- **TASK ITEM A**:
In the article on supercritical carbon dioxide as a solvent, rewrite the paragraph beginning "Since the 1990s" as a short list that keeps its main facts.
- **TASK ITEM B**:
Extend the article on supercritical carbon dioxide as a solvent, picking up after its final paragraph.

- **DOCUMENT SECTION**:
Many industries throughout the world have begun using the non-toxic, environmentally friendly scCO2 as a solvent, replacing harsher volatile organic solvents, such as chlorinated hydrocarbons and chlorofluorocarbons.
Supercritical fluids are gases compressed to a point where they display some of the properties normally associated with liquids. The supercritical fluids have both gas and solvent-like properties that can be tuned through adjustments to pressure and temperature. Their unique properties can then be designed into innovative processes for organic synthesis using modified catalysts.
Carbon dioxide is the most common gas used for supercritical applications. The use of propane, propene and butane has also been studied.
Until now it was not considered possible to make certain classes of molecules in CO2 because it was thought that they would react with it, but the researchers - from the University of Cambridge and the Massachusetts Institute of Technology - have cracked the problem.
Since the 1990s, scCO2 has emerged as an environmentally benign substitute for more conventional solvents used for organic synthesis, such as those that enter the atmosphere from sprays and similar products. Dry cleaners, plastics manufacturers, food producers and various industries involved in the extraction of flavours and fragrances are already using the 'benign' solvent, resulting in more environmentally friendly industrial practices. Using scCO2 as the extractive agent to remove caffeine selectively and leave the flavour of fresh coffee, for example, produces decaffeinated coffee beans.
Although it is a greenhouse gas, scCO2 can be obtained in large quantities as a by-product of fermentation and combustion. The ready availability, coupled with its ease of removal and recycling, makes scCO2 an interesting proposition for synthetic and industrial applications.
Cambridge University's Professor Andrew Holmes, Director of the Melville Laboratory, together with MIT's Professors Rick Danheiser and Jefferson Tester, are among the first to work out how to use scCO2 for reactions without allowing it to react with the reagents.

- **PROVIDED MATERIAL**:
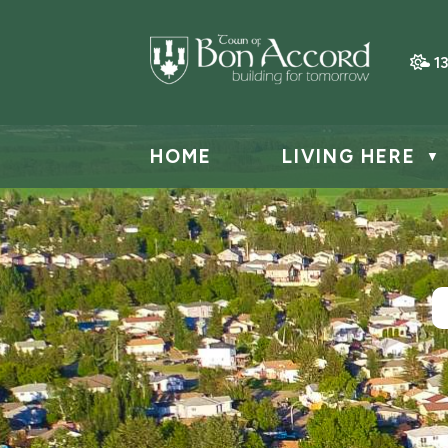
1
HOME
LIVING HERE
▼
...
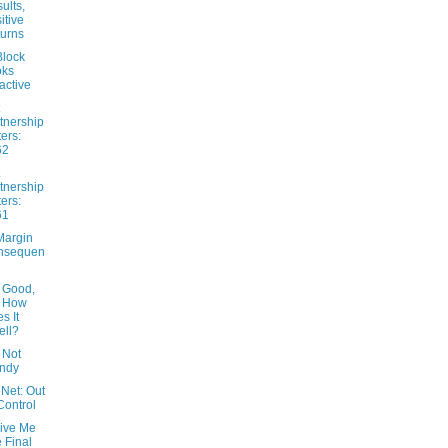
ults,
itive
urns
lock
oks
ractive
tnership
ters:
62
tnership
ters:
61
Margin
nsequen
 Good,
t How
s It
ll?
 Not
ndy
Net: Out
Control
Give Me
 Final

- **EXPECTED ANSWER A**:
- Since the 1990s, scCO2 has become an environmentally benign substitute for conventional solvents used in organic synthesis, such as those that enter the atmosphere from sprays and similar products.
- Dry cleaners, plastics manufacturers, food producers and industries that extract flavors and fragrances already use it, which makes industrial practices more environmentally friendly.
- Decaffeinated coffee beans are made by using scCO2 to remove caffeine selectively while leaving the flavor of fresh coffee.

- **EXPECTED ANSWER B**:
Prof Holmes said the immediate aim is to help the pharmaceutical industry streamline the drugs manufacturing process with the techniques he and his team have developed.
"We're making molecules of interest to pharmaceutical companies - aromatic amines - which are a key fragment in many neurological drugs. Before it was considered impossible, but we've got preparations of aromatic amine reactions to work in supercritical carbon dioxide."
Pharmaceutical companies have begun using scCO2 for processing drugs into powder consistently, but the researchers' findings may soon mean that the entire manufacturing process can be integrated, using scCO2 for both synthesis and processing them into powders.
Organic solvents can always react in undesired ways, so an advantage to using this non-toxic supercritical fluid is that it reduces the chances for alternative and less-desired reactions. Another major advantage to using supercritical fluids for organic synthesis is the ability of these physical properties to be tuned simply by a change in pressure and/or temperature.
A patent has been filed on behalf of the work done at Cambridge and MIT, which was funded by the Cambridge-MIT Institute (CMI). The researchers have published their findings in Chemical Communications.
AstraZeneca is one of a number of companies that have supported Professor Holmes' work in scCO2.